Kenneth E. Silver is professor of modern art at New York University; adjunct curator of art at the Bruce Museum in Greenwich, Connecticut; and a contributing editor to Art in America magazine. Among his publications are Esprit de Corps: The Art of the Parisian Avant-Garde and the First World War (1989) and Making Paradise: Art, Modernity, and the Myth of the French Riviera (2000). For the Jewish Museum, most recently, he contributed the essay "Fluid Chaos Felt by the Soul: Chagall, Jews, and Jesus" to Chagall: Love, War, and Exile (copublished by the Jewish Museum and Yale University Press, 2012).

Robert M. Rubin is an independent curator and cultural historian, pursuing a doctorate in architecture from Columbia University's Graduate School of Architecture, Planning, and Preservation. He has written on Richard Prince, Jean Prouvé, Pierre Chareau, and most recently, Allen Ginsberg and Richard Avedon. He restored Pierre Chareau's Maison de Verre, Paris, and Jean Prouvé's Maison Tropicale, now in the collection of the Centre Pompidou, Paris.

Jean-Louis Cohen is the Sheldon H. Solow Chair for the History of Architecture at New York University's Institute of Fine Arts and former director of the Cité de l'Architecture Museum and Research Center, Palais de Chaillot, Paris. He has published widely on twentieth-century architecture and urban planning and has curated numerous exhibitions, at the Museum of Modern Art, New York; the Canadian Centre for Architecture, Montreal; the Centre Pompidou, Paris; and other venues.

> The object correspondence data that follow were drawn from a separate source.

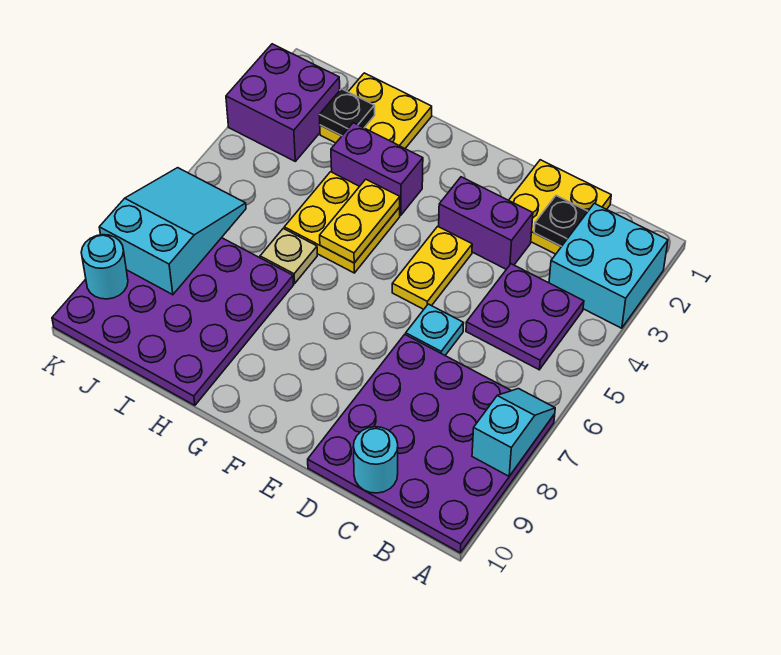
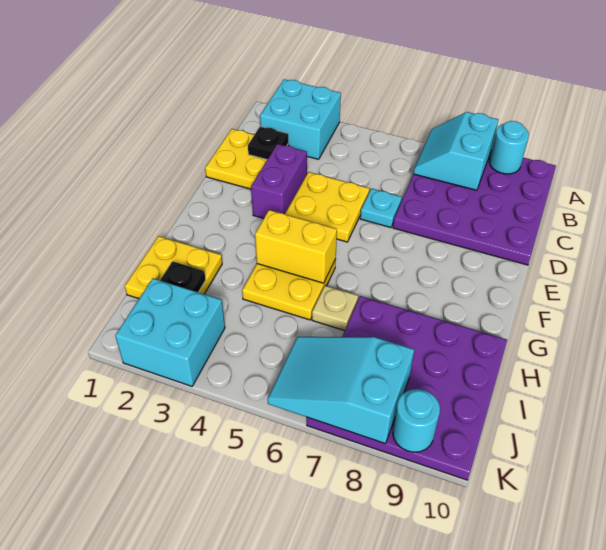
cyan 1x2 slope [472,389,555,476] -> cyan 2x2 slope [414,112,498,190]
purple 2x2 plate [466,264,584,370] -> none
cyan 1x1 round brick [353,427,398,493] -> cyan 1x1 round brick moved to [489,121,529,174]
yellow 1x2 plate [392,226,472,309] -> yellow 2x2 plate [285,172,370,242]
purple 1x2 brick [331,123,423,215] -> none
yellow 1x2 plate [320,179,400,263] -> yellow 1x2 brick [255,210,337,283]
purple 2x2 brick [226,44,340,161] -> cyan 2x2 brick [115,278,225,386]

Founded in 1904, the Jewish Museum located on New York City's Museum Mile serves as a distinctive hub for art and Jewish culture for people of all backgrounds. Known for its distinguished exhibitions and dynamic education programs that reveal a deep and rich exploration of Jewish culture and identity, the Museum also maintains an unparalleled collection of nearly 30,000 works of fine art, Judaica, and broadcast media, spanning more than 4,000 years.